The creation of a sacral society—that is, a society in which all authority was rendered unto Christ’s Church—included the establishment of both a confessional state (its corollary, the enforced preeminence of Catholicism for the salvation of its members) and the political independence of the Church. Although there would be collaboration between Church and state, the former had to be independent, Carlists believed, in order to avoid state meddling and for the Church to function correctly—the Church was not of this world and was not to be manipulated by politicians; it was above the political fray.

The Carlist call for the “Fatherland” embodied the Spanish tradition of territorial political independence and their respect for Spain’s organic laws and its principal political institutions, the monarchy and the Cortes. Carlists were not nationalists.

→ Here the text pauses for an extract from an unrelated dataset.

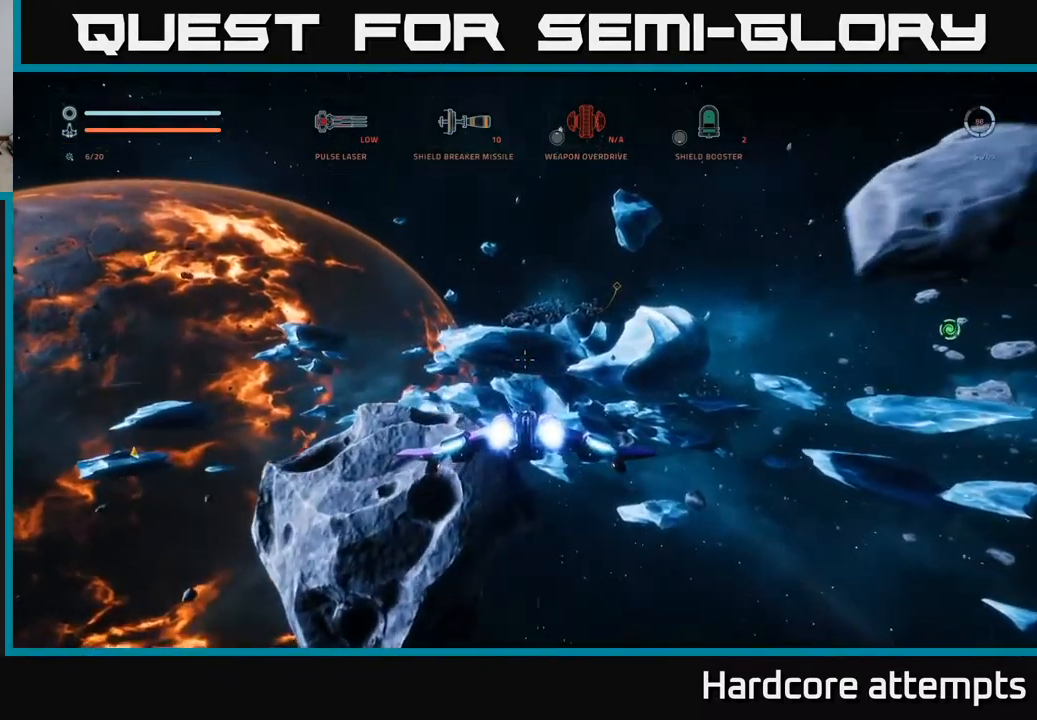
{"buttons": [], "left_stick": "up", "right_stick": "center", "events": []}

They cherished Spain’s traditional laws and especially its historic institutions in contrast to the foreign character of liberal ideas and implementations. While Carlists appreciated the concept of a united Spain, they viewed Spanish political unity as based on a type of federalist system in which each region’s distinctive administrative, cultural, economic, and political institutions were autonomous and respected by the central government. This idea was expressed in their call for “Regional Rights.” Carlists wanted a Bourbon king to reside over Spain’s patchwork of regional political entities. They wanted a sovereign king who “both ruled and governed,” Alexandra Wilhelmsen writes, and who had the “authority and power needed to solve national affairs effectively.”104 The king’s power, though, would be checked and balanced by the Church (as the king was subject to the authority of Christ’s vicar), the Cortes, and regional, political and administrative institutions. In matters of governing and administrating, then, Carlists subscribed to what would be called in Catholic social teaching, subsidiarity.

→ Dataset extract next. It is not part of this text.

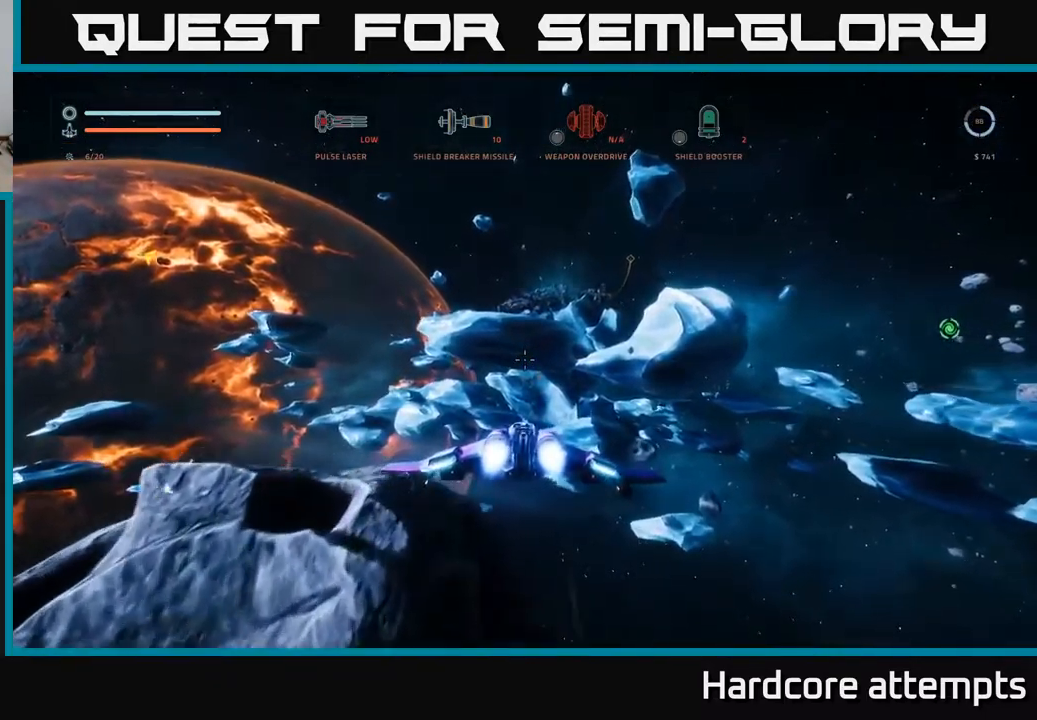
{"buttons": [], "left_stick": "up", "right_stick": "center", "events": [[183, "right_stick", "down"], [400, "right_stick", "center"]]}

Carlists believed that Carlos V and his heirs were the legitimate successors to the Spanish throne. In this respect they were legitimists, but Carlist ideology as it evolved also included the concept of the “legitimacy of exercise,” which superseded the “legitimacy of origin.”105 The Carlist ideology—because Carlism was not merely a legitimist claim but a Catholic traditionalistpolitical movement that sought the reinstitution of a sacral order—required that Carlos V’s heirs be much more than representatives of his bloodline, but also adherents of Carlism, exclaimers of the motto “Dios, Patria, Fueros, Rey,” defenders of the Church, and archenemies of liberalism. When Carlos VI died, for example, Carlists discarded the natural line of succession, which would have given the crown to his liberal brother, Don Juan. The crown passed instead to Don Juan’s counterrevolutionary son, Carlos María de los Dolores (Carlos VII).106 When the latter was offered the Spanish crown in the1860s by liberal politicians, he refused it, noting that law and tradition had made him king—he proclaimed that “The Revolution knows I cannot be its king.”107

The Carlists did not formulate a specific economic ideology, but they followed the Church’s social encyclicals. They were anti-socialist and were critical of capitalism, and revered private property.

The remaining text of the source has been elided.